A sense of wanting to be at the forefront of justice and make a difference led me to read Law at Oxford. I had always had an interest in the built environment and found construction law when looking through directories when applying for a training contract.

Karen Gidwani

I was extremely lucky to have a very supportive family, with great role models. I did not go to a school that encouraged academic success and, growing up in the 1980s and early 1990s as one of a handful of Asian children in my school, it was relatively tough. However, outside school, I was surrounded by people who motivated and inspired me and whose stories showed that despite adversity in many different forms you can still achieve success.

I came through the traditional route of law degree followed by training contract. Competition was fierce and in many ways your face still needed to fit. I was offered a training contract at Sharpe Pritchard, largely due to my interest in construction law, and qualified in 1999.

To be appointed senior partner of Fenwick Elliott from next year makes me feel a real mix of excitement and responsibility to remain at the forefront of what we do. I have watched the firm grow from strength to strength with an incredibly strong and supportive leadership team over the past 24 years. I’m exceptionally proud of the firm, its culture and what it has achieved, and I’m keen to continue that.

To become senior partner is a great achievement. But it wouldn’t have been possible without the support of many people – particularly my husband, who stepped back from his career when mine began to progress about 15 years ago.

As a senior partner, I’ll be both an outward-facing ambassador for the firm and responsible for management within the firm at all levels, part of which will include developing our extremely talented team.

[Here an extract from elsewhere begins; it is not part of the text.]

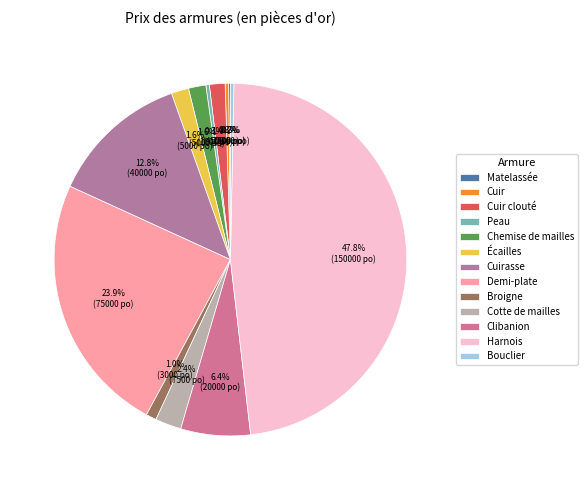

Is it true that Cuir clouté is 11% of the pie?

False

'To become senior partner next year is a great achievement. But it wouldn’t have been possible without the support of many people – particularly my husband, who stepped back from his career when mine began to progress about 15 years ago'

My practice of construction and energy law encompasses a wide range – everything from large-scale building disputes, requiring a lot of strategic dispute avoidance advice, to construction adjudication disputes relating to time and money, complex international arbitrations, and ongoing advice on matters relating to operational offshore windfarms. I enjoy the nature of the disputes, building relationships with our clients who work in such an important sector, working with talented individuals – our team at Fenwick Elliott, barristers, clients and experts – and getting involved with the real-world engineering and architectural issues that we have to understand in order to successfully manage our cases.

I have been a member of the Technology and Construction Solicitors’ Association for many years. More recently I was co-opted onto the TECSA committee to lead their ED&I work. This has included the publishing of an ED&I policy. My current focus is on diversity in the TECSA adjudicator panel. As part of this, I chaired an afternoon panel discussion and workshop on adjudicator diversity at the annual TECSA Adjudication Conference last November, and am now working on turning the feedback from the workshop into various actions that TECSA can take forward.

Physically being in the Supreme Court for MT Højgaard v E.ON was inspiring. But in terms of career highs, I’d say this would be the satisfaction of bringing an exceptionally complicated – sometimes multi-party – dispute to a conclusion in line with the target outcome agreed with the client. This isn’t always as binary as ‘winning’ or ‘losing’ a court case or arbitration. Being able to help steer a client through those choppy waters successfully is hugely rewarding.

A more literal career high was my very first site visit to the Second Severn Crossing – the ‘new’ Severn Bridge. We were taken to the very top of one of the 100-metre-plus concrete pylons from which the bridge’s suspension cables are hung. If I wasn’t bitten by the construction bug at that point I certainly was afterwards!